Les jetons d’accès sont un type de jeton de sécurité fourni par le Plateforme d'identités Microsoft. Elles sont de courte durée, mais avec des durées de vie par défaut variables.

Pour appeler Microsoft Graph, l’application effectue une demande d’autorisation en attachant le jeton d’accès en tant que jeton du porteur à l’en-tête Authorization dans une requête HTTP. Par exemple, l’appel suivant renvoie les informations de profil de l’utilisateur connecté (le jeton d’accès a été raccourci pour une meilleure lisibilité) :

GET https://graph.microsoft.com/v1.0/me/ HTTP/1.1
Host: graph.microsoft.com
Authorization: Bearer EwAoA8l6BAAU ... 7PqHGsykYj7A0XqHCjbKKgWSkcAg==

Obtenir un jeton d’accès

Nous vous recommandons d’utiliser des bibliothèques d’authentification pour gérer vos interactions avec les Plateforme d'identités Microsoft. Les bibliothèques d’authentification abstractionnt de nombreux détails de protocole, tels que la validation, la gestion des cookies, la mise en cache des jetons et la maintenance de connexions sécurisées, ce qui vous permet de concentrer votre développement sur les fonctionnalités de votre application. Microsoft publie des bibliothèques clientes open source et des intergiciels serveur.

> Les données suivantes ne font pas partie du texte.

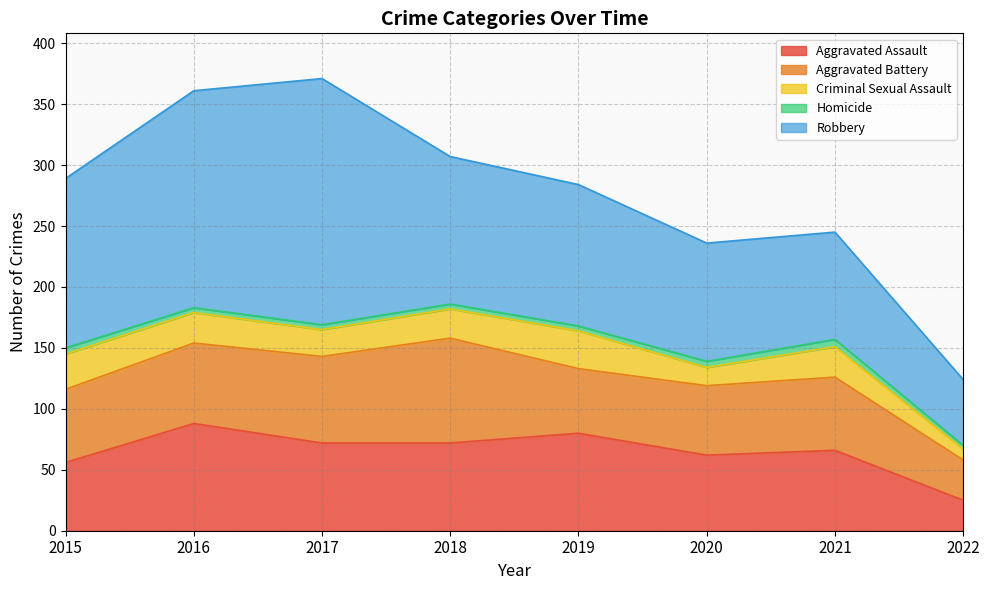

How many distinct data groups are displayed?

5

Pour le point de terminaison de la Plateforme d’identités Microsoft :

• Les bibliothèques clientes MSAL (Microsoft Authentication Library) sont disponibles pour diverses infrastructures, notamment pour .NET, JavaScript, Android et iOS. Toutes les plateformes sont en préversion prise en charge par la production et, si des modifications cassants sont introduites, Microsoft garantit un chemin de mise à niveau.
• L’intergiciel serveur de Microsoft est disponible pour .NET Core et ASP.NET (OWIN OpenID Connect et OAuth) et pour Node.js (Plateforme d'identités Microsoft Passport.js).
• Le Plateforme d'identités Microsoft est également compatible avec de nombreuses bibliothèques d’authentification tierces.

Pour obtenir la liste complète des bibliothèques clientes Microsoft, des intergiciels de serveur Microsoft et des bibliothèques tierces compatibles, consultez Plateforme d'identités Microsoft documentation.

Vous n’avez pas besoin d’utiliser une bibliothèque d’authentification pour obtenir un jeton d’accès. Pour en savoir plus sur l’utilisation directe des points de terminaison Plateforme d'identités Microsoft sans l’aide d’une bibliothèque d’authentification, consultez les articles suivants :

• Obtenir l’accès au nom d’un utilisateur
• Obtenir l’accès sans utilisateur

Contenu connexe

• Plateforme d'identités Microsoft documentation.
• Choisissez un fournisseur d’authentification Microsoft Graph en fonction du scénario.
• Vue d’ensemble des autorisations Microsoft Graph.